Natural Language Processing (NLP)
Natural Language Processing (NLP) involves the use of information technology in the processing of natural human language to achieve practical ends.
NLP combines several overlapping academic disciplines (computer science, linguistics, mathematics, machine learning, data mining and artificial intelligence) with a broad range of practical language applications.
NLP encompasses both written and spoken text, but speech processing is considered a separate field.
While there is no shortage of theory in NLP (finite state automata, probability theory, information theory, grammar and linguistics, etc), the field in general has an "applied" character and is primarily concerned providing practical solutions to real problems.
NLP Applications
Practical tasks to which NLP is currently applied include:
- Information extraction (IE): extraction of structured information from unstructured machine-readable documents. For example, the extraction of a structure such as MergerBetween(company1,company2,date) from an online news sentence such as "Yesterday, Sydney based Foo Inc. announced their acquisition of Bar Corp."
- Information retrieval (IR): the storing, searching and retrieval of information. A broader field within computer science (closer to databases), but increasingly uses NLP techniques (for example, stemming). Web search engines are specialised IR applications.
- Query expansion: reformulation of queries to improve information retrieval performance.
- Machine translation: translation from one human language to another.
- Text summarisation: creation of short summaries of longer texts, eg abstracts.
- Topic identification: identification of the topic or topics addressed by a text.

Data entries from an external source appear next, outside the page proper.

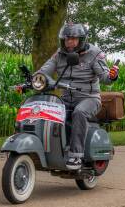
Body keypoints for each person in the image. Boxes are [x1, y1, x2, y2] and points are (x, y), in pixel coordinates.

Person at [35, 22, 118, 169]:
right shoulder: (60, 54)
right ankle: (51, 150)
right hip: (66, 97)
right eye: (67, 39)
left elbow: (105, 78)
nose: (69, 42)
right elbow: (44, 70)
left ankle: (76, 156)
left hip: (89, 97)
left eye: (73, 39)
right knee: (46, 111)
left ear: (81, 40)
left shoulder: (94, 53)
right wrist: (36, 79)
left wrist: (112, 75)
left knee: (79, 112)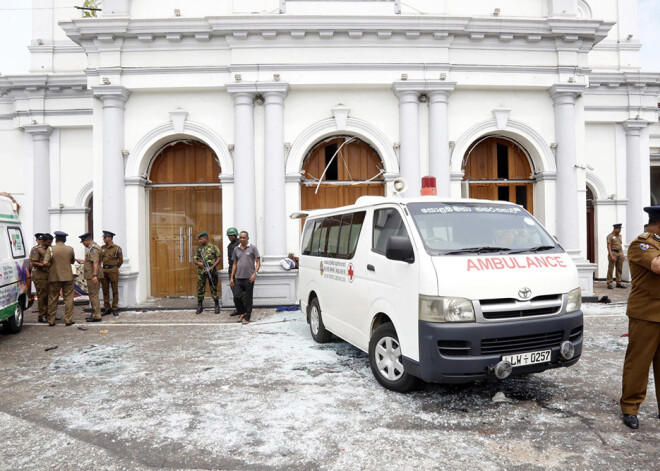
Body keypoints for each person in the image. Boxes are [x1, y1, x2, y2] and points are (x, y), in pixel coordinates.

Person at [619, 206, 660, 429]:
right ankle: (630, 407)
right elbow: (657, 266)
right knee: (639, 364)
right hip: (646, 314)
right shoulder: (641, 243)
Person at [43, 231, 76, 326]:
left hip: (54, 276)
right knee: (69, 298)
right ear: (65, 239)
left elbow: (45, 263)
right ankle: (68, 320)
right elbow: (72, 261)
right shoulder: (70, 249)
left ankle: (51, 320)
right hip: (68, 277)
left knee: (53, 298)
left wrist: (51, 265)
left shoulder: (51, 249)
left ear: (56, 239)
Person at [230, 231, 260, 325]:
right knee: (236, 296)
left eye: (244, 237)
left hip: (249, 278)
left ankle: (247, 317)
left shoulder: (253, 248)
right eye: (241, 238)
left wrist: (255, 273)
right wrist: (232, 278)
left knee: (248, 298)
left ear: (248, 238)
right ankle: (242, 312)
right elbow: (234, 264)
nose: (242, 239)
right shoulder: (236, 249)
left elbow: (258, 262)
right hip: (238, 277)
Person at [76, 233, 105, 323]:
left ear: (86, 241)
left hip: (92, 275)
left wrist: (94, 275)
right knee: (93, 295)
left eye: (83, 242)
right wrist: (84, 262)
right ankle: (94, 314)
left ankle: (96, 315)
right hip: (91, 274)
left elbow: (95, 262)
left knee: (93, 296)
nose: (83, 244)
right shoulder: (93, 248)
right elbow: (92, 261)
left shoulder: (93, 249)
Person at [193, 231, 221, 314]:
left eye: (201, 239)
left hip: (211, 271)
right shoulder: (199, 249)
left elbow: (218, 257)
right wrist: (199, 264)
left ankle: (216, 305)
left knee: (213, 287)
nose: (200, 241)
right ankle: (200, 306)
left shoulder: (213, 247)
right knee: (200, 288)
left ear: (205, 238)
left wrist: (213, 267)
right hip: (201, 271)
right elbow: (194, 259)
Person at [100, 230, 123, 316]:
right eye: (103, 237)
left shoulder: (117, 248)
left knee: (114, 290)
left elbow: (120, 260)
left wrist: (116, 268)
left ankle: (115, 307)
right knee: (105, 290)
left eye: (105, 237)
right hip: (104, 270)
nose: (103, 239)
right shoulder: (102, 248)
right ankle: (107, 307)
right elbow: (99, 259)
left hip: (113, 270)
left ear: (110, 238)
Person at [29, 233, 48, 323]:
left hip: (48, 275)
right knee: (42, 296)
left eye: (42, 240)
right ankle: (42, 315)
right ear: (37, 240)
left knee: (48, 295)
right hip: (39, 275)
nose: (40, 241)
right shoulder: (35, 249)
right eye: (39, 240)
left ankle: (48, 314)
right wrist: (44, 265)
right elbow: (33, 262)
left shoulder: (48, 249)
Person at [607, 223, 626, 289]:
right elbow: (608, 246)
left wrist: (623, 255)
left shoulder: (620, 236)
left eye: (620, 228)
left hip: (620, 253)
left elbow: (620, 245)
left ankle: (618, 283)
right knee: (611, 269)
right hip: (613, 252)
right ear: (615, 229)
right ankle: (609, 283)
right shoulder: (610, 236)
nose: (620, 230)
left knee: (619, 268)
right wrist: (611, 255)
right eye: (619, 229)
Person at [226, 227, 240, 316]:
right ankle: (238, 308)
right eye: (228, 236)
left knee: (241, 292)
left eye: (231, 236)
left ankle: (243, 310)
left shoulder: (240, 245)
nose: (230, 237)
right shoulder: (230, 245)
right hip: (232, 270)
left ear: (235, 235)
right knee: (234, 291)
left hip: (239, 270)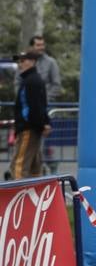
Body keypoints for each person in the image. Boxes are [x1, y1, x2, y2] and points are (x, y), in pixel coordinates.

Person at [10, 51, 50, 180]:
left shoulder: (30, 81)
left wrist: (41, 124)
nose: (20, 63)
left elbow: (35, 106)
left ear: (32, 61)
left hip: (28, 128)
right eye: (19, 61)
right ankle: (34, 197)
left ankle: (19, 198)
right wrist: (45, 123)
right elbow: (41, 104)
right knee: (34, 166)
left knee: (19, 166)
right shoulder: (33, 80)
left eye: (23, 60)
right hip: (34, 127)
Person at [29, 35, 61, 100]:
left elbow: (56, 85)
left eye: (42, 45)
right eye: (38, 45)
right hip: (27, 103)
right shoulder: (24, 61)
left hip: (46, 104)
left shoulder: (51, 62)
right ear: (32, 47)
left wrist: (44, 99)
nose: (41, 47)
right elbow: (18, 81)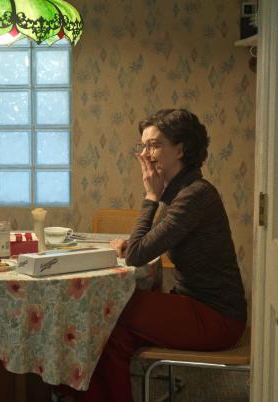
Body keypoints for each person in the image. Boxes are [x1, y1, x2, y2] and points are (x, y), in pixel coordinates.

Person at [79, 109, 248, 402]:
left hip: (216, 318)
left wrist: (150, 197)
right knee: (113, 334)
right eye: (142, 146)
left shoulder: (194, 195)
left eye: (155, 145)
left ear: (181, 149)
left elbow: (136, 254)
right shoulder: (182, 193)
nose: (145, 154)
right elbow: (147, 243)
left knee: (107, 312)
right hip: (195, 305)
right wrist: (135, 239)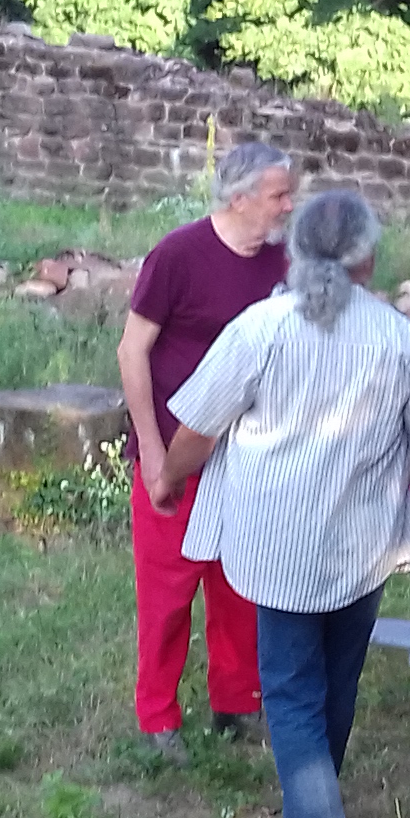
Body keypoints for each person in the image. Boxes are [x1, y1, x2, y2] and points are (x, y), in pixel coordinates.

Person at [156, 190, 410, 818]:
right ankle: (312, 804)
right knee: (336, 682)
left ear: (294, 252)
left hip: (276, 545)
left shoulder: (259, 329)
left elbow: (197, 427)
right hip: (363, 542)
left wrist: (168, 478)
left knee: (291, 694)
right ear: (367, 257)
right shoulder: (402, 340)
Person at [118, 141, 297, 758]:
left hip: (249, 458)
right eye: (278, 195)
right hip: (177, 455)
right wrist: (151, 449)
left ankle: (237, 704)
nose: (288, 206)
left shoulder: (282, 264)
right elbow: (132, 351)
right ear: (239, 198)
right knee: (167, 595)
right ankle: (157, 719)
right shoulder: (178, 255)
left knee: (240, 587)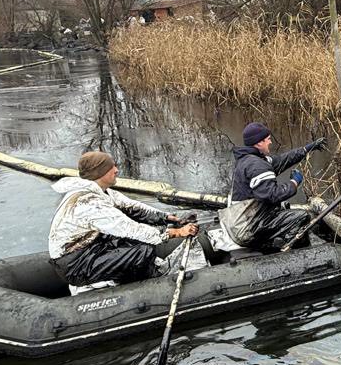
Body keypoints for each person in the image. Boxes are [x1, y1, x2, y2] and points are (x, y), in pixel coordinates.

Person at [48, 150, 201, 289]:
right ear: (100, 173)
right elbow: (130, 229)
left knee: (136, 238)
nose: (116, 170)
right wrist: (175, 233)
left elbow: (132, 207)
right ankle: (144, 286)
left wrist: (168, 218)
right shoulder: (89, 204)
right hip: (76, 265)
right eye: (111, 168)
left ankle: (134, 275)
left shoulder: (101, 192)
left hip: (90, 249)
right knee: (143, 251)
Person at [221, 122, 326, 251]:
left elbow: (283, 160)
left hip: (238, 223)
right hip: (245, 229)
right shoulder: (256, 166)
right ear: (259, 143)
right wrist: (294, 182)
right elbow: (274, 195)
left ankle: (272, 242)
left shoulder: (249, 159)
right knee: (301, 217)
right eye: (268, 139)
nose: (270, 142)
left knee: (283, 207)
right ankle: (281, 250)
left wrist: (308, 148)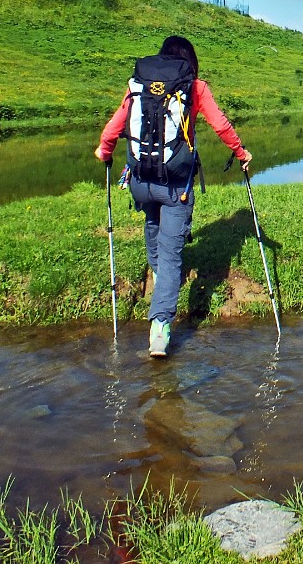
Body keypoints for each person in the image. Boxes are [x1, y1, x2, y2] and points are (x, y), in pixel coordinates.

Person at [96, 35, 251, 357]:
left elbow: (115, 125)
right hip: (176, 185)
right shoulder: (195, 87)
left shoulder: (140, 84)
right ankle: (160, 327)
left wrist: (104, 150)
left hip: (140, 179)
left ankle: (158, 277)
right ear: (190, 62)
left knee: (152, 224)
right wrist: (240, 151)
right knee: (171, 258)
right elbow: (220, 125)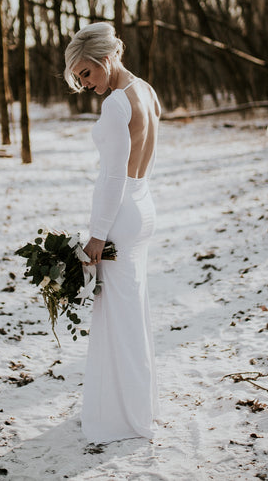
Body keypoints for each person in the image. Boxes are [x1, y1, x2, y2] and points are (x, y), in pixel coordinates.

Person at [64, 22, 161, 444]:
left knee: (118, 320)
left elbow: (112, 179)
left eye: (86, 73)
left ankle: (122, 420)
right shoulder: (146, 90)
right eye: (79, 78)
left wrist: (96, 238)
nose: (85, 84)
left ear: (105, 59)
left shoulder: (118, 103)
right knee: (132, 313)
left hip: (121, 215)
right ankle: (140, 407)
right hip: (144, 206)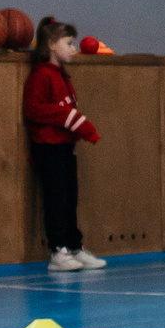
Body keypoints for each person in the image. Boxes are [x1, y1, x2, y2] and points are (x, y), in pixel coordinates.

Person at [22, 17, 106, 272]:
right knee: (56, 199)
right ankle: (58, 251)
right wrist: (71, 118)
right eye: (68, 43)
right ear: (50, 44)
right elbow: (33, 109)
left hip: (65, 148)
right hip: (48, 148)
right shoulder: (41, 76)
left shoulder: (63, 76)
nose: (73, 48)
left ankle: (74, 247)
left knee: (70, 199)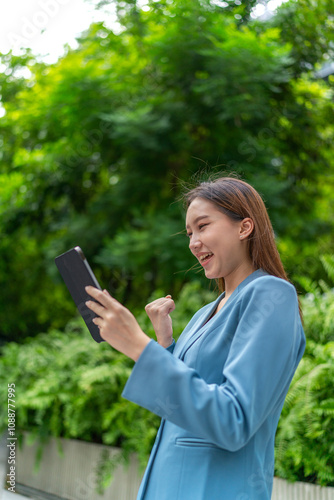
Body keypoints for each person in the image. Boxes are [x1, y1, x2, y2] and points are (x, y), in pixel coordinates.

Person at [85, 176, 306, 500]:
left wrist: (138, 345)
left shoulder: (271, 294)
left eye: (203, 226)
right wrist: (165, 344)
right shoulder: (205, 313)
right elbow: (186, 404)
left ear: (244, 227)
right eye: (189, 233)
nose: (193, 241)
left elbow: (234, 420)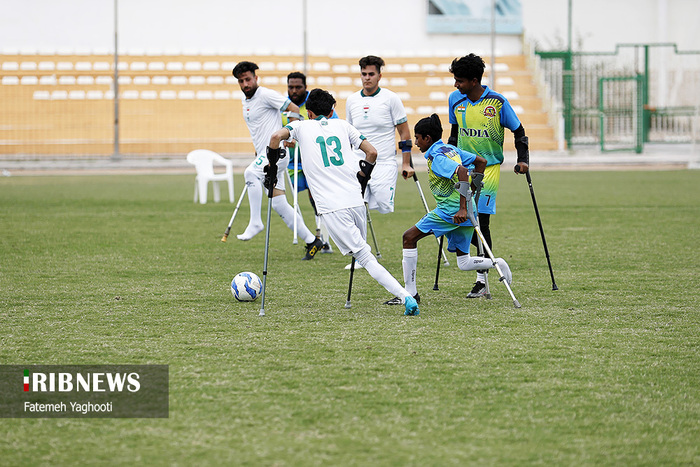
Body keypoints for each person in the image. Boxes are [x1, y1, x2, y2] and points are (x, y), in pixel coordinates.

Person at [268, 89, 420, 316]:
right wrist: (363, 178)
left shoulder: (299, 127)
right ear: (331, 111)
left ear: (308, 113)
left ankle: (406, 296)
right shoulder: (344, 126)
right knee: (361, 251)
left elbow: (274, 138)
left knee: (364, 256)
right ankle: (405, 294)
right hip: (355, 199)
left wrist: (271, 169)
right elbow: (372, 152)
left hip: (332, 206)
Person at [384, 114, 511, 305]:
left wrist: (461, 207)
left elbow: (460, 171)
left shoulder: (437, 156)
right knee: (464, 262)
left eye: (418, 138)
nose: (416, 142)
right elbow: (481, 162)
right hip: (466, 210)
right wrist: (472, 192)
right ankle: (497, 262)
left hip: (450, 211)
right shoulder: (449, 148)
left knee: (408, 238)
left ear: (427, 138)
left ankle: (410, 294)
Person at [448, 53, 529, 298]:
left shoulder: (497, 102)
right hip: (462, 168)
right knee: (457, 218)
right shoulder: (454, 99)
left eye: (460, 80)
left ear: (474, 80)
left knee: (481, 223)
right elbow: (454, 134)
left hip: (489, 169)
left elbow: (519, 131)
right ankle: (490, 260)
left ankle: (481, 280)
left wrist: (523, 160)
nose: (455, 85)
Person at [232, 61, 323, 260]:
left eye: (248, 79)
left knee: (249, 173)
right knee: (279, 203)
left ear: (256, 78)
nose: (245, 84)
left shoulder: (265, 94)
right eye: (241, 81)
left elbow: (293, 109)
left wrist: (290, 135)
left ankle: (255, 222)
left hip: (276, 153)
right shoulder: (245, 101)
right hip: (263, 154)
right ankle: (312, 240)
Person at [344, 55, 414, 268]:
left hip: (384, 163)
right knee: (357, 205)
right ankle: (361, 254)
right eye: (364, 74)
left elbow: (404, 133)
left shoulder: (391, 99)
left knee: (383, 206)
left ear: (379, 75)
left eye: (371, 74)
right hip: (359, 163)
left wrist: (406, 163)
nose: (367, 78)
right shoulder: (352, 100)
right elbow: (349, 133)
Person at [282, 71, 338, 254]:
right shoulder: (281, 105)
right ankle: (309, 238)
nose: (294, 90)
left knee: (318, 201)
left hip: (315, 162)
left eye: (298, 87)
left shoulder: (317, 104)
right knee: (292, 203)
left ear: (305, 86)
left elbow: (333, 128)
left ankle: (325, 241)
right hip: (291, 164)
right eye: (291, 87)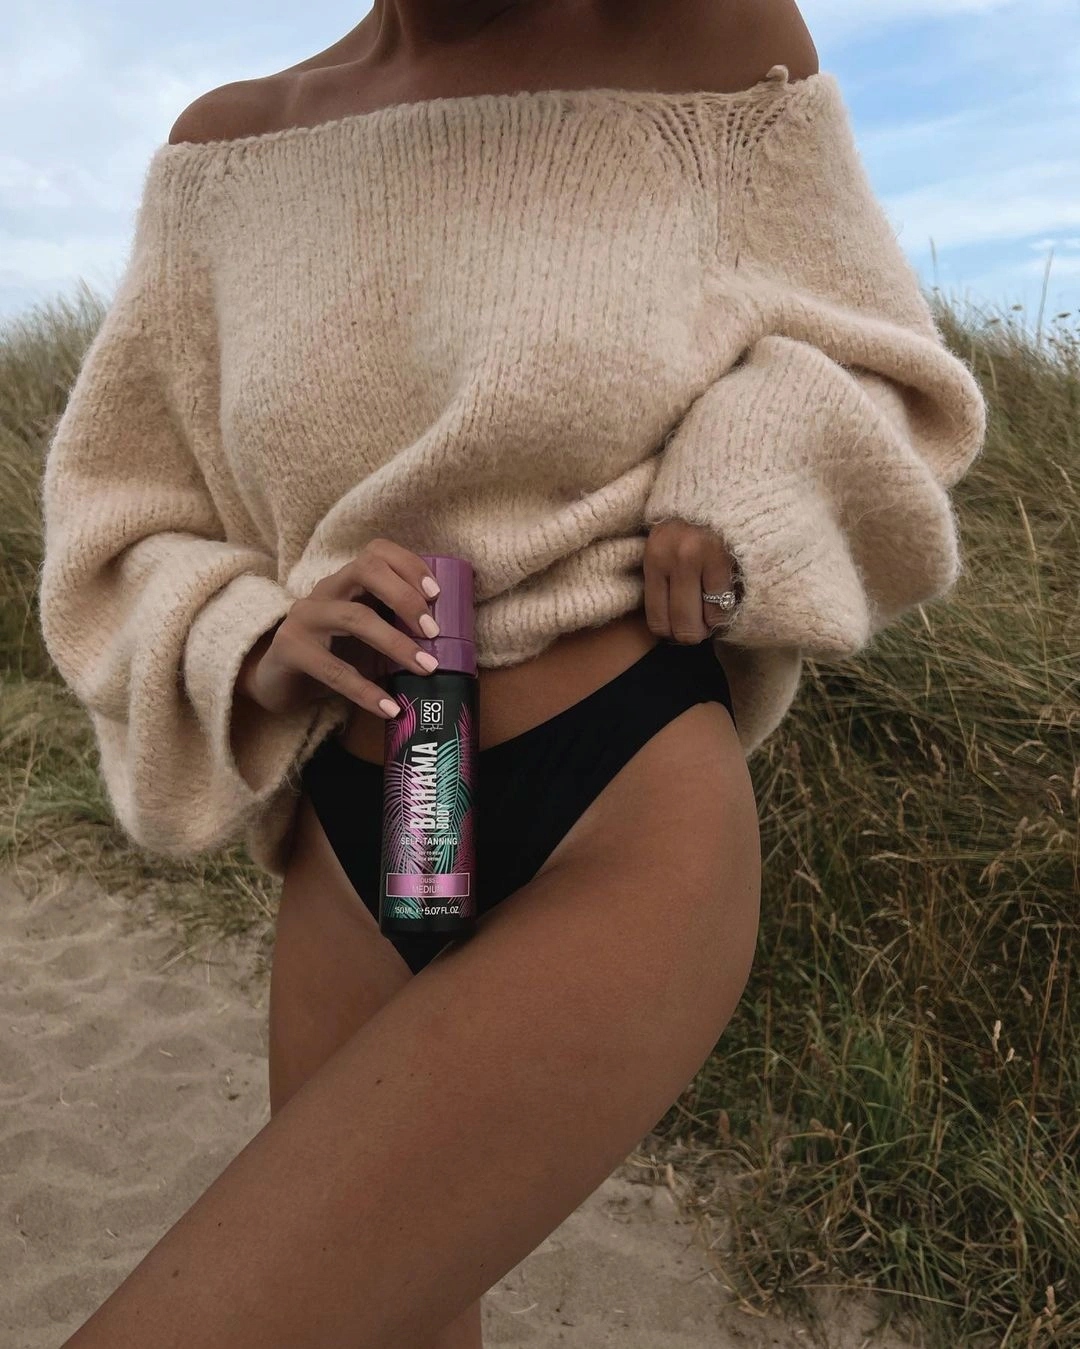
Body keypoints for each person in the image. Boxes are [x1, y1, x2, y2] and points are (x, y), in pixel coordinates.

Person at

- Text simplification: creation of text versions that are easier to read/process than the originals. For example, the reduction of complex clauses to a series of grammatically simpler independent clauses, with no loss of meaning. Can be pre-processing for further NLP tasks such as Information Extraction.
- Text classification: classification of texts by topic and other criteria.
- Author identification: identification of the author of a text.
- Natural language generation (NLG): generation of natural language texts from structured data. For example, the generation of weather reports or medical reports from structured numeric data, or the generation of spoken texts from numeric/visual data such as graphs for the visually impaired.
- Natural language understanding: the understanding (of the meaning) of spoken or written texts by computers. The opposite of NLG.
- Named entity recognition (NER): indentification of which tokens in a stream of text map to proper names, such as people or places. Unlike English, not all languages do not use capitalization to distinguish named entities.
- Optical character recognition (OCR): conversion of graphical data to machine-readable text.
- Question answering: production of human language answers to human language questions. For example, "What is the capital of Australia?".
- Speech recognition: conversion of spoken text to written text. The opposite of text-to-speech.
- Text-to-speech: conversion of written texts to spoken texts
- Text-proofing: identification (and possibly correction) of grammar and spelling errors, or stylistic improvements.
- Foreign language reading and writing aids: assistance with pronunciation and intonation, and lexicon/grammar.